Le noir et blanc pour montrer l'essentiel
mai 1996
par Denise Pelletier
CHICOUTIMI(DP) - Des photos en noir et blanc qui représentent des corps humains ou des crânes curieusement déformés: ils sont multipliés, ou encore creusés de coupes chirurgicales qui laissent apercevoir des formes et des substances étranges, indéfinissables et inquiétantes. C'est le contenu de l'exposition intitulée «Le savant et le spécimen», que présente Paul Lowry à la galerie Séquence jusqu'au 16 juin.
Réalisées entre 1990 et 1995, ces oeuvres sont tirées de cinq séries ou portfolios créés pendant cette période, comme nous l'explique l'artiste en entrevue téléphonique. Tout a commencé quand il a effectué un retour au noir et blanc et à la photographie, après avoir exploré la couleur et d'autres moyens d'expression comme le cinéma, la vidéo, la peinture.
C'est aussi à cette époque qu'il est devenu son propre modèle, un peu par choix mais aussi beaucoup par nécessité. «Avec le recul, je m'aperçois que c'était la meilleure possibilité, dit-il, cela m'a permis de revenir à l'essentiel de l'image». Techniquement, le travail commence par de nombreuses séances de photographie, et ensuite les clichés sont imprimés avec peu ou beaucoup de manipulations en chambre noire, telles que coupes, agrandissements, collages, montage de plusieurs négatifs en superposition par exemple. Enfin, la maquette ainsi réalisée est photographiée à nouveau, ce qui donne à l'oeuvre une surface lisse tout en laissant voir les interventions successives de l'artiste.

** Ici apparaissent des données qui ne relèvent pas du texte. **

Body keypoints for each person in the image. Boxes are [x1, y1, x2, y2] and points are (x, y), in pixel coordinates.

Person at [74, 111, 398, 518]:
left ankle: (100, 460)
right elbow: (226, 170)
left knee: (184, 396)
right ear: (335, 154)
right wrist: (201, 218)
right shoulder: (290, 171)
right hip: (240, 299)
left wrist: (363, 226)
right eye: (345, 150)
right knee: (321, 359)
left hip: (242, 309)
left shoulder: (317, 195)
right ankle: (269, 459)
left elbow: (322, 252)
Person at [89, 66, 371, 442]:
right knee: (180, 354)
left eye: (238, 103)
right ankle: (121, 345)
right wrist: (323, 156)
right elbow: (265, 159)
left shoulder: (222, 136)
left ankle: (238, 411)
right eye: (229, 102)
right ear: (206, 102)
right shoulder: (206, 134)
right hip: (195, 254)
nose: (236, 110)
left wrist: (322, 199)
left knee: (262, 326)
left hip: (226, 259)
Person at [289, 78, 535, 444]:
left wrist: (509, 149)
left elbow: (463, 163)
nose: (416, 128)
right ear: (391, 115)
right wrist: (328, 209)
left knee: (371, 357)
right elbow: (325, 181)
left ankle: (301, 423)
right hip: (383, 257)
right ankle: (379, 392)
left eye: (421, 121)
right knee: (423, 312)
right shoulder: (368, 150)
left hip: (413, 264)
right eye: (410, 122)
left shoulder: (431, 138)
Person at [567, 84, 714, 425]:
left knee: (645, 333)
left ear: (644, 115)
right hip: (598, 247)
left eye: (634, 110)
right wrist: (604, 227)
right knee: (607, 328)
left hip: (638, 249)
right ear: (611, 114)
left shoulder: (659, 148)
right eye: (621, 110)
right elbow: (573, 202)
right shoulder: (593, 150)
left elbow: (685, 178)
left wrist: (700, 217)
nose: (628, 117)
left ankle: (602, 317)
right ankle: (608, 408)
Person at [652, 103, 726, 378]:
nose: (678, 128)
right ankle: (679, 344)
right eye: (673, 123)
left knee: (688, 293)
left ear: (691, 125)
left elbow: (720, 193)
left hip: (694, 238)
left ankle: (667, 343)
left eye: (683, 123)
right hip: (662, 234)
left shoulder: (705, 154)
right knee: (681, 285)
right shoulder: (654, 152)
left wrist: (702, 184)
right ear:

Les images qui résultent de ce bricolage sont saisissantes: l'humain y est présenté comme un spécimen mis sous examen par une science qui serait brutale, agressive: la tête est prise en étau, entourée d'appareils de mesure, la bouche étirée par une machine qui la déforme. Ailleurs, l'image laisse voir le squelette de la mâchoire et les dents plutôt que la surface du visage, comme dans une radiographie. Une autre série évoque des rites primitifs liés à la nature: une forme humaine de profil, par exemple, est surmontée d'une tête simiesque faisant face à une tête humaine qui semble prolonger le pénis. Ou encore un guerrier primitif armé d'un couteau tient à bout de bras une réplique de sa propre tête. D'autres images sont moins troublantes: elles montrent des formes féminines et masculines enlacées, une femme portant des plumes sur sa poitrine, ou encore, de façon très poétique, un couple lové à l'intérieur d'un oiseau.
Paul Lowry avait comme préoccupation de montrer la fragilité de l'humain, le contraste entre la vie, éphémère, et les moyens énormes que déploie la technologie pour tout étudier et pour construire des monuments démesurés. «Je propose cela comme une série d'interrogations et de réflexions, comme un exercice de compréhension face au monde actuel», dit-il.
Né en Ontario en 1957, Paul Lowry a étudié la photo à Toronto et il a vécu au Saguenay entre 1982 et 1985, à la fois comme étudiant et chargé de cours à l'UQAC. Il vit actuellement à Montréal avec sa famille, il enseigne dans des collèges et universités du Québec et de l'Ontario et expose assez régulièrement.